Work to complete: Answer with a bare number: the count of lines in the records below that have the word "paramNames".

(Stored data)
++++++++++

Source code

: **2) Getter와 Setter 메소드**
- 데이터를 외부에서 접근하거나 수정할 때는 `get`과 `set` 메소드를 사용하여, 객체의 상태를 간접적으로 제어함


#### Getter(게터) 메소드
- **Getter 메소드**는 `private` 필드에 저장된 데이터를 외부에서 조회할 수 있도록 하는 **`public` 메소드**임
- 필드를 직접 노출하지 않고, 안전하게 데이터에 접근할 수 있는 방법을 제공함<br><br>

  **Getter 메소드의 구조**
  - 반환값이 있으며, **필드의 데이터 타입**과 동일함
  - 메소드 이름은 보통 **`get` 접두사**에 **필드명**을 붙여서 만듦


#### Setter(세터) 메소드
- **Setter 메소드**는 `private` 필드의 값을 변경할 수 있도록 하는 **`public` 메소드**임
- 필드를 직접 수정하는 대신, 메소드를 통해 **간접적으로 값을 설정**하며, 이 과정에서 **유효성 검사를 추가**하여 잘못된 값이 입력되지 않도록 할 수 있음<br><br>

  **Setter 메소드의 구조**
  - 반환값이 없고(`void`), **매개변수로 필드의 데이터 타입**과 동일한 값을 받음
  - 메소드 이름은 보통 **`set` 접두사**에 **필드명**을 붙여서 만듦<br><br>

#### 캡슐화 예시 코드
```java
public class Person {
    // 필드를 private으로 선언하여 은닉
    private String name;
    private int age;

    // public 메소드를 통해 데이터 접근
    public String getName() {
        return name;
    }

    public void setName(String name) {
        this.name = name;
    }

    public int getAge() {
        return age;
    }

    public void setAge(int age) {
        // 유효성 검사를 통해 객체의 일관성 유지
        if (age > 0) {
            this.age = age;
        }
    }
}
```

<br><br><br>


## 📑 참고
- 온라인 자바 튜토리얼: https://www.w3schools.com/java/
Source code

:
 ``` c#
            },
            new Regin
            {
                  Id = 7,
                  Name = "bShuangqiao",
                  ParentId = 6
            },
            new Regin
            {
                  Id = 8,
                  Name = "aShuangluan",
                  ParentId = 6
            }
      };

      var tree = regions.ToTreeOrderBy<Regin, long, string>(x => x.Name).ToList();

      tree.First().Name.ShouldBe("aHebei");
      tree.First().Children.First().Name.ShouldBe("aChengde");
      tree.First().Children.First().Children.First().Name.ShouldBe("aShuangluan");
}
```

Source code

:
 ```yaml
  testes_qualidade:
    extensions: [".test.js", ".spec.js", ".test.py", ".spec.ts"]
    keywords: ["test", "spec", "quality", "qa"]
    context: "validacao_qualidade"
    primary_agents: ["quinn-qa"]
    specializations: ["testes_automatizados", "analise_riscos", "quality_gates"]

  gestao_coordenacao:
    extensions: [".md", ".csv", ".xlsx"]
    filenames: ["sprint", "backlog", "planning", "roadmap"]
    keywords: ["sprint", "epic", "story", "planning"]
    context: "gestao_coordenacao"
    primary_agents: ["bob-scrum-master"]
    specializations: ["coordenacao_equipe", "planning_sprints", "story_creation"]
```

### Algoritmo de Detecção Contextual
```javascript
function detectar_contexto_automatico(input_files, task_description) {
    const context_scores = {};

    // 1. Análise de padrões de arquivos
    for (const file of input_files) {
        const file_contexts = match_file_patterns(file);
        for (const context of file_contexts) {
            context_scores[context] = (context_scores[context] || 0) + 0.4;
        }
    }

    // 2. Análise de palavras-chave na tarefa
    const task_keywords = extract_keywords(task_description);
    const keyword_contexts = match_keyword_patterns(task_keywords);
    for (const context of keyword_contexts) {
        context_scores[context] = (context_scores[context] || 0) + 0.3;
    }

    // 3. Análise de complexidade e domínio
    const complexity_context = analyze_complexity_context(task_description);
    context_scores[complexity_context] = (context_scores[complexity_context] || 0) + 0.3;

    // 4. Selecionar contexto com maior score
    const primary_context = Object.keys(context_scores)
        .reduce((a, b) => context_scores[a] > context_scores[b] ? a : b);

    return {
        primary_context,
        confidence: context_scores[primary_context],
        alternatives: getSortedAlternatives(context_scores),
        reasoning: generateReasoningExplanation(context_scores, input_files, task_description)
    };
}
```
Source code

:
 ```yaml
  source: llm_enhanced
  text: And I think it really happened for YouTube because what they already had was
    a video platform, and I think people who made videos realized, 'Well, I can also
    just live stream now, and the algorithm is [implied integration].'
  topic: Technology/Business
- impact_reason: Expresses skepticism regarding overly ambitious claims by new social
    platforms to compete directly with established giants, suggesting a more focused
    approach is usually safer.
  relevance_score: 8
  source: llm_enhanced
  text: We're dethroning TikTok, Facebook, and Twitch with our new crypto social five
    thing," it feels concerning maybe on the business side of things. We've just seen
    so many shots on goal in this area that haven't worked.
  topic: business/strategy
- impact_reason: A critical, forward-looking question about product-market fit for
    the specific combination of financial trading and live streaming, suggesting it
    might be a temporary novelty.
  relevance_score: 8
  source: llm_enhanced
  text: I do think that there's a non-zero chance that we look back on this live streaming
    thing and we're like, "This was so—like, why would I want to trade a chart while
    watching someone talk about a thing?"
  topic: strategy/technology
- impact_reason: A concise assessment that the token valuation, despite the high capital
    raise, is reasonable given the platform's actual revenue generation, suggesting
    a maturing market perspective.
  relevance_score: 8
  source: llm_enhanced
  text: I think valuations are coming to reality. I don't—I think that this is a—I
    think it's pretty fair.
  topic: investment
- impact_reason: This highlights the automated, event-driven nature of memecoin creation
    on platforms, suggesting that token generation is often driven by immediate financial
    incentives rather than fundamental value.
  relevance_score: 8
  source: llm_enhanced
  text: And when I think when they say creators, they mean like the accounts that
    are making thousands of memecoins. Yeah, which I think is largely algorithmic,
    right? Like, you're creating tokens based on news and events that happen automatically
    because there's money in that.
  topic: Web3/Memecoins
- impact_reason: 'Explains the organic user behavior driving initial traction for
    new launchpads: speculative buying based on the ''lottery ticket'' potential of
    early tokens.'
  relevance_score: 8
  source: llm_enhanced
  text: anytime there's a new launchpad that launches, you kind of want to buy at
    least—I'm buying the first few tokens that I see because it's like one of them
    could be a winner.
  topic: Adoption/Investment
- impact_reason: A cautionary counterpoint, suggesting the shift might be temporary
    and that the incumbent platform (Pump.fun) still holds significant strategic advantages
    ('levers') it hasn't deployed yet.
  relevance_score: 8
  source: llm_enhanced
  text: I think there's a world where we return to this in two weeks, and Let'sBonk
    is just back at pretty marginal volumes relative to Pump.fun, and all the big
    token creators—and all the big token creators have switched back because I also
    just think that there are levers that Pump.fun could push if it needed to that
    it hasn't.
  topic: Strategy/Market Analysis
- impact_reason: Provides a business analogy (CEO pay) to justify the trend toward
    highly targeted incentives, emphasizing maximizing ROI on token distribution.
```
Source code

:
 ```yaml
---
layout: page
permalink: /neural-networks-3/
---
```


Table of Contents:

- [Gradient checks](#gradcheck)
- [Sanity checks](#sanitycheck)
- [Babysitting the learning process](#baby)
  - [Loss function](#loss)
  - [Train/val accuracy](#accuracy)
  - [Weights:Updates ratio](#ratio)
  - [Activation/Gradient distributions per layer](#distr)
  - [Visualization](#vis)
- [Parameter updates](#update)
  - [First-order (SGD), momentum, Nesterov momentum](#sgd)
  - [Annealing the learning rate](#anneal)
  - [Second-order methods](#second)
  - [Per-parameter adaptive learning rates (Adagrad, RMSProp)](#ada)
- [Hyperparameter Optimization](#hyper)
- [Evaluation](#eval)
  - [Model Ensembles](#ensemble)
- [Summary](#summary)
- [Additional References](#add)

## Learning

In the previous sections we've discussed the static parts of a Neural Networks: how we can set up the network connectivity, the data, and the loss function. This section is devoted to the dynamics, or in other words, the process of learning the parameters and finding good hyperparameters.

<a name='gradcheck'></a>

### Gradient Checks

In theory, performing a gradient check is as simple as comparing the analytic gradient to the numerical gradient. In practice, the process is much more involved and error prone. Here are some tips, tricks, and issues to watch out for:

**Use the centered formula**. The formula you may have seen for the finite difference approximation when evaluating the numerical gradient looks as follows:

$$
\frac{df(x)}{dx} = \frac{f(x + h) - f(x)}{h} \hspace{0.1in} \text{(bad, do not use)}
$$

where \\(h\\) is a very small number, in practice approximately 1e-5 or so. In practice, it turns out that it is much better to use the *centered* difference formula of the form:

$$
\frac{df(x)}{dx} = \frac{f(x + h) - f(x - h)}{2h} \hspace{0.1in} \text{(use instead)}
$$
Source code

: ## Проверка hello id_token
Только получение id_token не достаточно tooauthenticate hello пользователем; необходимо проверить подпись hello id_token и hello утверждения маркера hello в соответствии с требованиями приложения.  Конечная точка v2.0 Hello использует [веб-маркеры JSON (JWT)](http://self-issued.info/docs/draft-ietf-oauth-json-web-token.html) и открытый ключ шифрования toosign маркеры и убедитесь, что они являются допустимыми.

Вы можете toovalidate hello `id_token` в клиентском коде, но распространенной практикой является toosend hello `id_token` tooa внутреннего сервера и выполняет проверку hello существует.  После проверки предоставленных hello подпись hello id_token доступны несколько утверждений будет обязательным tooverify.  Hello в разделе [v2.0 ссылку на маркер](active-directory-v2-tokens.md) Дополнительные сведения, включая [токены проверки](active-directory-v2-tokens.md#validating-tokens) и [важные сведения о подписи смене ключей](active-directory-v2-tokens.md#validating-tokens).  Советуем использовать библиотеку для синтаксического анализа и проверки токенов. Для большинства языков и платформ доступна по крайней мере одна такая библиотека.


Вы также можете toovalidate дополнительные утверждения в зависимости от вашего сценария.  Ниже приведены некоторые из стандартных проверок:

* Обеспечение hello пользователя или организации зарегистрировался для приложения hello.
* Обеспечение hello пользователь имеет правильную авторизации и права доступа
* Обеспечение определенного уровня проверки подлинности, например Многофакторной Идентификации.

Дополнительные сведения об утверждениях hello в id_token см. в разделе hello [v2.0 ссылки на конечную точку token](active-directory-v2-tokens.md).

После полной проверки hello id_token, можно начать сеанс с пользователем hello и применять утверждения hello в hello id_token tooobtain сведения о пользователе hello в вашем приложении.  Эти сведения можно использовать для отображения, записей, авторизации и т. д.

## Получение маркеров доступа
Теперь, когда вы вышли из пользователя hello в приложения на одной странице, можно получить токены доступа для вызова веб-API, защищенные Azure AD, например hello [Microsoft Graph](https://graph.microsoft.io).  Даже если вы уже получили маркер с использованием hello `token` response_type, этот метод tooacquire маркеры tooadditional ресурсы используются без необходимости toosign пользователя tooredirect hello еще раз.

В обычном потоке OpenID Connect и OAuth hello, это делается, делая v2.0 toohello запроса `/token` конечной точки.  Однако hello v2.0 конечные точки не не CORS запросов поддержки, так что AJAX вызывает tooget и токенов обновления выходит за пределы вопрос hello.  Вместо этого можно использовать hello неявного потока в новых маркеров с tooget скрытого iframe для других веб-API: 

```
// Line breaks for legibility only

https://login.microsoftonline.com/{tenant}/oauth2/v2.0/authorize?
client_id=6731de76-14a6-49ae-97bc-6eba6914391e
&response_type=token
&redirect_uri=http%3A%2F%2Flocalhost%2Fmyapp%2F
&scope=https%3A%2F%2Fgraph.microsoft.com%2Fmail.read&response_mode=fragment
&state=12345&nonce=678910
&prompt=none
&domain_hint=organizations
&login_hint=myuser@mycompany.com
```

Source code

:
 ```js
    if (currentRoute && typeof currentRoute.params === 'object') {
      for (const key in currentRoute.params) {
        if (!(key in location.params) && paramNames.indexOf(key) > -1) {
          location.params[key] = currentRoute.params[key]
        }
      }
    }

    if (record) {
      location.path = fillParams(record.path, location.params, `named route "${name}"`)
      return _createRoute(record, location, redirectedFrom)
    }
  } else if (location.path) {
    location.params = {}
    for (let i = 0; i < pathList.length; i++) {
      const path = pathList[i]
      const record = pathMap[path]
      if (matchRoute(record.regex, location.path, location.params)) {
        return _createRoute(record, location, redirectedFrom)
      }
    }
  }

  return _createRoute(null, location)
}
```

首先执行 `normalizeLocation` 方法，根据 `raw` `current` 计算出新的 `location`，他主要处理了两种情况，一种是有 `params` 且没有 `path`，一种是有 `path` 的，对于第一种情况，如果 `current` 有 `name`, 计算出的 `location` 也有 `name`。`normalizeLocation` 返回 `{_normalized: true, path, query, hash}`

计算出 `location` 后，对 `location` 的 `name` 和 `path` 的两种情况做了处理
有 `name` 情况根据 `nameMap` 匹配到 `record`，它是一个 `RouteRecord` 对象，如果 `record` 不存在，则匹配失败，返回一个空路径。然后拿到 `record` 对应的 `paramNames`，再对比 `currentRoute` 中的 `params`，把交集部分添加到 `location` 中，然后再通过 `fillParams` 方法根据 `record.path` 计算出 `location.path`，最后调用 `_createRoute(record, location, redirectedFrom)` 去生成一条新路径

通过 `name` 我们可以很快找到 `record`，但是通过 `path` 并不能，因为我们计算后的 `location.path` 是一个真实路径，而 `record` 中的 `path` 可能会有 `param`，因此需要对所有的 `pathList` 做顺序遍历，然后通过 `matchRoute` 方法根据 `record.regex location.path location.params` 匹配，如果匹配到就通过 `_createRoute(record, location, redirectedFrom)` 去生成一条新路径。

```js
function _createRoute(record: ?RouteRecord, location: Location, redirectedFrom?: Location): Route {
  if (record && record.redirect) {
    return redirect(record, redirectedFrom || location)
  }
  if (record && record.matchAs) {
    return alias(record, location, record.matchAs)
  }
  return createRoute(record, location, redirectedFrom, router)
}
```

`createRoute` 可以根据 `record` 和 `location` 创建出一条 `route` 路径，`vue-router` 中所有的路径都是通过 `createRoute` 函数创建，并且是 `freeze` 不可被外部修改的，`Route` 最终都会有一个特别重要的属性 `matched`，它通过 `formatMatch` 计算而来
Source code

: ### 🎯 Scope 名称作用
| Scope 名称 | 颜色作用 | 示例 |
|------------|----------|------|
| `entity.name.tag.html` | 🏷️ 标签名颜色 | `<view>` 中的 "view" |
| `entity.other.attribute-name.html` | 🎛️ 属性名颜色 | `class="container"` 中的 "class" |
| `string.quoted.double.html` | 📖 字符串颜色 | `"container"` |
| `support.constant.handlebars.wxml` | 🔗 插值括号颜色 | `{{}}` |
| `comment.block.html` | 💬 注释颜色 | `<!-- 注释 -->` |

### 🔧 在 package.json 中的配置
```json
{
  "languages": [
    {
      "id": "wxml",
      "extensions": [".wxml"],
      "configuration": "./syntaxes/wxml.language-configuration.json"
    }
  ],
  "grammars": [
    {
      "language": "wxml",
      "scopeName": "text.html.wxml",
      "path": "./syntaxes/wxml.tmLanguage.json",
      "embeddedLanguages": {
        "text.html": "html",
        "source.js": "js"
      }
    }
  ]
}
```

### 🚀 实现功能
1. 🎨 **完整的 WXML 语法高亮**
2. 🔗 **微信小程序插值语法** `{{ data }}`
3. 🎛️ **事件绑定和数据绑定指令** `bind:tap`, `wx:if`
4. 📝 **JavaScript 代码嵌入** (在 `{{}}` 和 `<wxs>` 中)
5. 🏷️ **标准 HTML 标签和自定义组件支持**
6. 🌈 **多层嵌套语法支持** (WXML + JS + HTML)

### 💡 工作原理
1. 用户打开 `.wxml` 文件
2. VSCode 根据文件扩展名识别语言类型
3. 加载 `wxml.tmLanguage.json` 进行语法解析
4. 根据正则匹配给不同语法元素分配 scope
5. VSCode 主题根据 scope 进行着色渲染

++++++++++

Response to this task: 2